There is only one legitimate reason for putting any man or woman on the payroll, namely, that he or she is well fitted to perform the tasks assigned, will perform them contentedly and happily and, therefore, be a valuable asset to the concern. But with foremen, superintendents, and other minor executives selecting employees, for any reason and every reason except the legitimate reason, it is small wonder that employees grow discontented and leave, are demoralized and incompetent so that they are discharged. For these reasons it is an unusual organization which does not turn over its entire working force every year. The average of the concerns we have investigated shows much more frequent turnover than this.
Under these circumstances, it should be easy to understand why our efficiency engineers and scientific management experts find the average organization only 25 per cent efficient. And this is not the only trouble we make for ourselves as the result of unscientific selection in the rank and file. In many cases we use no better judgment in the selection of even our highest and most responsible executives.
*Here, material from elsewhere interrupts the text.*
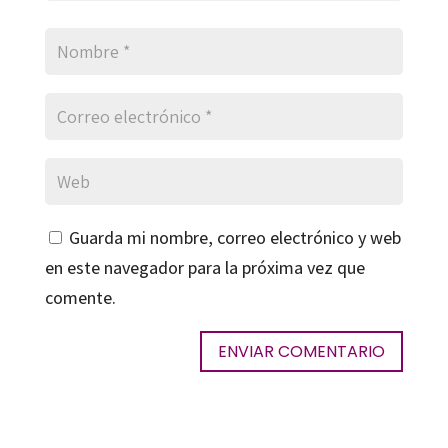
Guarda mi nombre, correo electrónico y web
en este navegador para la próxima vez que
comente.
If it is true, as has been so often stated, that a good general creates a good army and leads it to victory, and a poor general demoralizes and leads to defeat the finest and bravest army, then it is more disastrous for you to select one misfit executive than a thousand misfits for your rank and file.
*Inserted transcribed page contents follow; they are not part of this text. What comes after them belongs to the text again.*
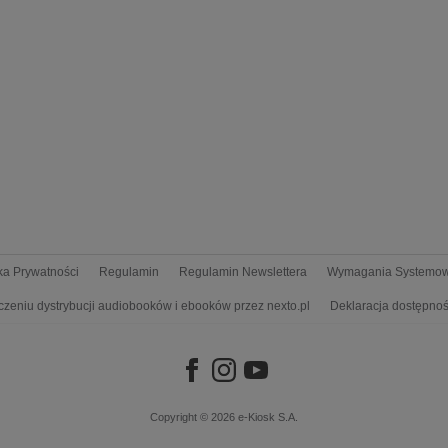
yka Prywatności
Regulamin
Regulamin Newslettera
Wymagania Systemo
czeniu dystrybucji audiobooków i ebooków przez nexto.pl
Deklaracja dostępnoś
Copyright © 2026
e-Kiosk S.A.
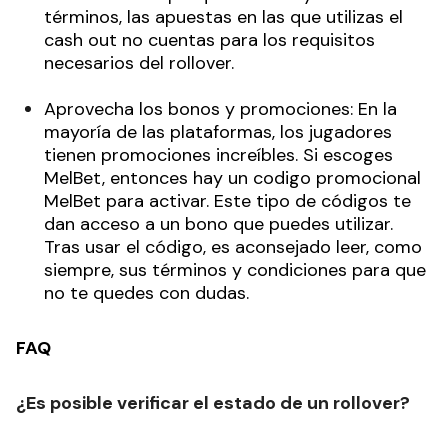
términos, las apuestas en las que utilizas el
cash out no cuentas para los requisitos
necesarios del rollover.
Aprovecha los bonos y promociones: En la
mayoría de las plataformas, los jugadores
tienen promociones increíbles. Si escoges
MelBet, entonces hay un codigo promocional
MelBet para activar. Este tipo de códigos te
dan acceso a un bono que puedes utilizar.
Tras usar el código, es aconsejado leer, como
siempre, sus términos y condiciones para que
no te quedes con dudas.
FAQ
¿Es posible verificar el estado de un rollover?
In our next chapter we shall attempt to show some of the troubles which overtake a man who selects the wrong kind of executives.
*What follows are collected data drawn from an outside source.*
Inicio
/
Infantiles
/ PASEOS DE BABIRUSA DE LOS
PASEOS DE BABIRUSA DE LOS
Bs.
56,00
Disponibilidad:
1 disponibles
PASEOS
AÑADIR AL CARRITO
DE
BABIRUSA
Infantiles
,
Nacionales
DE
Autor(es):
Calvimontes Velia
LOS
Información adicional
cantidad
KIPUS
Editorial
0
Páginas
THE SELECTION OF EXECUTIVES
The President and General Manager of a large manufacturing and sales company, who, for the purpose of the present narrative, shall be called Jessup, was making a trip from Chicago to New York on the Twentieth Century Limited. In the smoking room of his car he met a gentleman whose appearance and manner attracted him greatly. Acquaintanceship was a matter of course, mutual admiration followed swift upon its heels, and friendship soon began to crystallize in the association. As the train sped on through the night, the Big Executive became more and more delighted with his new-found acquaintance. The man agreed with him in many of his sentiments; belonged to the same political party; was a member of the same fraternal order; wore the same Greek letter society pin as his oldest son; and, what was, perhaps, more important, entertained what seemed to him intelligent, clean-cut, forceful, progressive ideas in regard to business.